» Text section:
....

Tabnine today revealed that it is giving DevOps teams the ability to switch between multiple large language models (LLMs) when they use its generative artificial intelligence (AI) platform to write code.
Application development teams can continue to use the LLM that Tabnine originally developed for its Tabnine Chat tool for generating code using a natural language interface. Alternatively, they can invoke either an instance of open source Mistral LLM jointly developed with Mistral AI or version 3.5 or 4.0 of the ChatGPT LLM (created by Open AI).
Tabnine president and chief marketing officer Peter Guagenti said the company will continue to add support for other LLMs, given the pace at which multiple LLMs advancements continues to accelerate.
As part of that effort, Tabnine will surface insights into LLM behaviors and their performance, privacy and protection behaviors, so development teams can identify which LLM is best for a specific use case, Guagenti added
Tabnine created an AI agent optimized for software development that optimizes prompts, provides contextual awareness of local and global code bases, and fine tunes LLM output.
There is, of course, no shortage of platforms for generating code, but the LLMs that Tabnine created are trained using a narrower base of code to reduce errors and hallucinations. However, development teams sometimes prefer to use LLMs that can support more parameters. Of course, the more parameters an LLM has, the more expensive it becomes, as the IT infrastructure resource requirement increases.

....

» The data:
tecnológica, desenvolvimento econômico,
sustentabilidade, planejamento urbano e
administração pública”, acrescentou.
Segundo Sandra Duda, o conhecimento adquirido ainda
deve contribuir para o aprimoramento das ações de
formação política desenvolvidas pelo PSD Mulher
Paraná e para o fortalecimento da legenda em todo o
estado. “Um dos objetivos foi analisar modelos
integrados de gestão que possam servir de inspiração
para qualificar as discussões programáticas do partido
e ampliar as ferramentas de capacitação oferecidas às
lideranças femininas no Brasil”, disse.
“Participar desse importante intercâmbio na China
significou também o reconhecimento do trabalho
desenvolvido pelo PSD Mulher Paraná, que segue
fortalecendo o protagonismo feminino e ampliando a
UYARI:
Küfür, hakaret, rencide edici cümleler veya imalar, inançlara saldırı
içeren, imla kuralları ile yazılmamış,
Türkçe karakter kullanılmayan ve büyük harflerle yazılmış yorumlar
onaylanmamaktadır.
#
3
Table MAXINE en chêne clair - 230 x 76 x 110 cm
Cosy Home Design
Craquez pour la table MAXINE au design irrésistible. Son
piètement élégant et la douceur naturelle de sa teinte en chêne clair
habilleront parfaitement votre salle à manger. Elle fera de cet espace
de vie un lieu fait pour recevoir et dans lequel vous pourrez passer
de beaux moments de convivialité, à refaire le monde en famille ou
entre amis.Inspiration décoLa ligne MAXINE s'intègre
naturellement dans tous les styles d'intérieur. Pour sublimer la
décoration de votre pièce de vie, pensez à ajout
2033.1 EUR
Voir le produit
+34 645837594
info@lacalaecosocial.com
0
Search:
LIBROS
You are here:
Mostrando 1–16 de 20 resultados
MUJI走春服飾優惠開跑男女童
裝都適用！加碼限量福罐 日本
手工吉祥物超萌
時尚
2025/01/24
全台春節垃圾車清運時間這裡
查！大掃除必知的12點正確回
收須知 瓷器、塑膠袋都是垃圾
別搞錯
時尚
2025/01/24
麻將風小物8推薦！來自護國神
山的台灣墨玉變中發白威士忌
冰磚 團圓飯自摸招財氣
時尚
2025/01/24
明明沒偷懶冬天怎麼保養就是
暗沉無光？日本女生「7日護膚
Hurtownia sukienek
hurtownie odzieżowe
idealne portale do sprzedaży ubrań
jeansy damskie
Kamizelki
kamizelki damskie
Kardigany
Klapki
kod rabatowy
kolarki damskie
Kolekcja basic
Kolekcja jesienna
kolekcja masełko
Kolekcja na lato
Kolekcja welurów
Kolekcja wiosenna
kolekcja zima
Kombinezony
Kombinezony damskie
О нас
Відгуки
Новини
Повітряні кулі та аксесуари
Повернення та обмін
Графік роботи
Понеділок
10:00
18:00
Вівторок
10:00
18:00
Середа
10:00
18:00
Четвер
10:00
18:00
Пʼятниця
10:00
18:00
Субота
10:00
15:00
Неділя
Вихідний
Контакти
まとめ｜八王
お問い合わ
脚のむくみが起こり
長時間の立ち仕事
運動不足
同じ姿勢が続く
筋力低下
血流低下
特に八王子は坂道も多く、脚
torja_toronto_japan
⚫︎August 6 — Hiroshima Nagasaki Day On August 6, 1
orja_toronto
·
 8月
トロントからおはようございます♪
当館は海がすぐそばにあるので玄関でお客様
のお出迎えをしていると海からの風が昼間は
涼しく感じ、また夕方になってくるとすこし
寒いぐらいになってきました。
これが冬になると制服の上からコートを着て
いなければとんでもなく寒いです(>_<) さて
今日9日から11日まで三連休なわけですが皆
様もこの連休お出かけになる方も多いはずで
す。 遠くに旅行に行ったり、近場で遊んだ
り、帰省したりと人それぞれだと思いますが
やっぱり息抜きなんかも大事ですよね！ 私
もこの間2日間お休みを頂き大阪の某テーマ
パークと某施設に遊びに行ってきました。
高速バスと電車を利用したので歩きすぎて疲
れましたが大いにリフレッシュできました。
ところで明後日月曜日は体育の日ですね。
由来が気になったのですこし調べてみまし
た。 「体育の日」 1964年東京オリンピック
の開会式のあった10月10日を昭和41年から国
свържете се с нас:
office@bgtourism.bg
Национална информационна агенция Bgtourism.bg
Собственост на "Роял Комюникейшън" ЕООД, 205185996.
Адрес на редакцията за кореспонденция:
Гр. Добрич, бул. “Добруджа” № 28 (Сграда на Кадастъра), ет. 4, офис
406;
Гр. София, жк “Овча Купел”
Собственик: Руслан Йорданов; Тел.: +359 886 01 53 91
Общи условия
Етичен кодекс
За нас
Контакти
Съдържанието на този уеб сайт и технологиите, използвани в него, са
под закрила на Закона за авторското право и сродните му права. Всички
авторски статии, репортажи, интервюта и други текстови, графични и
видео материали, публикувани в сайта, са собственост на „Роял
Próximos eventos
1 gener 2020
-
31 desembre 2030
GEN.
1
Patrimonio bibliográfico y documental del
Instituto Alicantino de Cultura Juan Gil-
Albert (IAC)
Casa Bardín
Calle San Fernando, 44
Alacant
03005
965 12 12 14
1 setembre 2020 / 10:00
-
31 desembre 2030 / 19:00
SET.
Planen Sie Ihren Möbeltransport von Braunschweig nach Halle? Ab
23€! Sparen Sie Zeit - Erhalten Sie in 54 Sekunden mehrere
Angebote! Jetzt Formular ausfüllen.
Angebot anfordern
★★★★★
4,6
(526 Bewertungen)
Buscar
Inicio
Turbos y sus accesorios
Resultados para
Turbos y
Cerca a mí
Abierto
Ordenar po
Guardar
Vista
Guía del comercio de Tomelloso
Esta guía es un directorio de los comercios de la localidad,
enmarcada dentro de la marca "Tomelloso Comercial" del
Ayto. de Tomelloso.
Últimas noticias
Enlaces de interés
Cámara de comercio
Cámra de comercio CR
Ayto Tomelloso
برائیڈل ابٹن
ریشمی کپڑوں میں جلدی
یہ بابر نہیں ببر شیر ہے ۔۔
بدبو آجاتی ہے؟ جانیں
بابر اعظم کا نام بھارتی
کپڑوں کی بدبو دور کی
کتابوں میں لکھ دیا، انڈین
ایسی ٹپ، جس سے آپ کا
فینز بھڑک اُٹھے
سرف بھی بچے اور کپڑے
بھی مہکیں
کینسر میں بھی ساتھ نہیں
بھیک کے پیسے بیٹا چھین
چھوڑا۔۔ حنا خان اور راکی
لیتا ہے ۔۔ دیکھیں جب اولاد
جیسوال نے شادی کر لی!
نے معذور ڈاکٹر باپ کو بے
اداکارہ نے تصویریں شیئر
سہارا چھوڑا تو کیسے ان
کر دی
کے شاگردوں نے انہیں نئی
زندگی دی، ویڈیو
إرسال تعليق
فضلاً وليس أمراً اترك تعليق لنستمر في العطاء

....

Pick up the article above about Tabnine letting development teams switch between large language models, and continue it from its final sentence.

Regardless of the LLM type, the secret sauce is how they are invoked rather than in the LLMs that are rapidly becoming commodity services, noted Guagenti. Last month, for example, Tabnine made it possible for application development teams to better personalize output by exposing an LLM to both Tabnine’s code base and development environments.
It’s now only a matter of time before generative AI is applied across the entire software development life cycle (SDLC). In the short term, though, the pace at which code is being written should accelerate. The quality of that code will vary depending on the ways those LLMs were trained. A general-purpose LLM such as ChatGPT typically was trained using code examples of varying quality collected from across the Web. As such, that LLM is more likely to convincingly present code that doesn’t actually work, might run inefficiently, or contain vulnerabilities that could be exploited by cybercriminals.
The expectation is the output from LLMs that were been trained using vetted code will provide more reliable results. The challenge and the opportunity then becomes determining how best to apply AI to DevOps workflows before those teams are overwhelmed by the volume of code being generated by machines.
It may still be a while before AI is pervasively applied across the entire SDLC but the genie is out of the proverbial bottle. Eventually the overall code quality that makes it into production environments will improve steadily. In the meantime, DevOps teams should put guardrails in place to make sure the code AI is generating in the short term actually meets their requirements.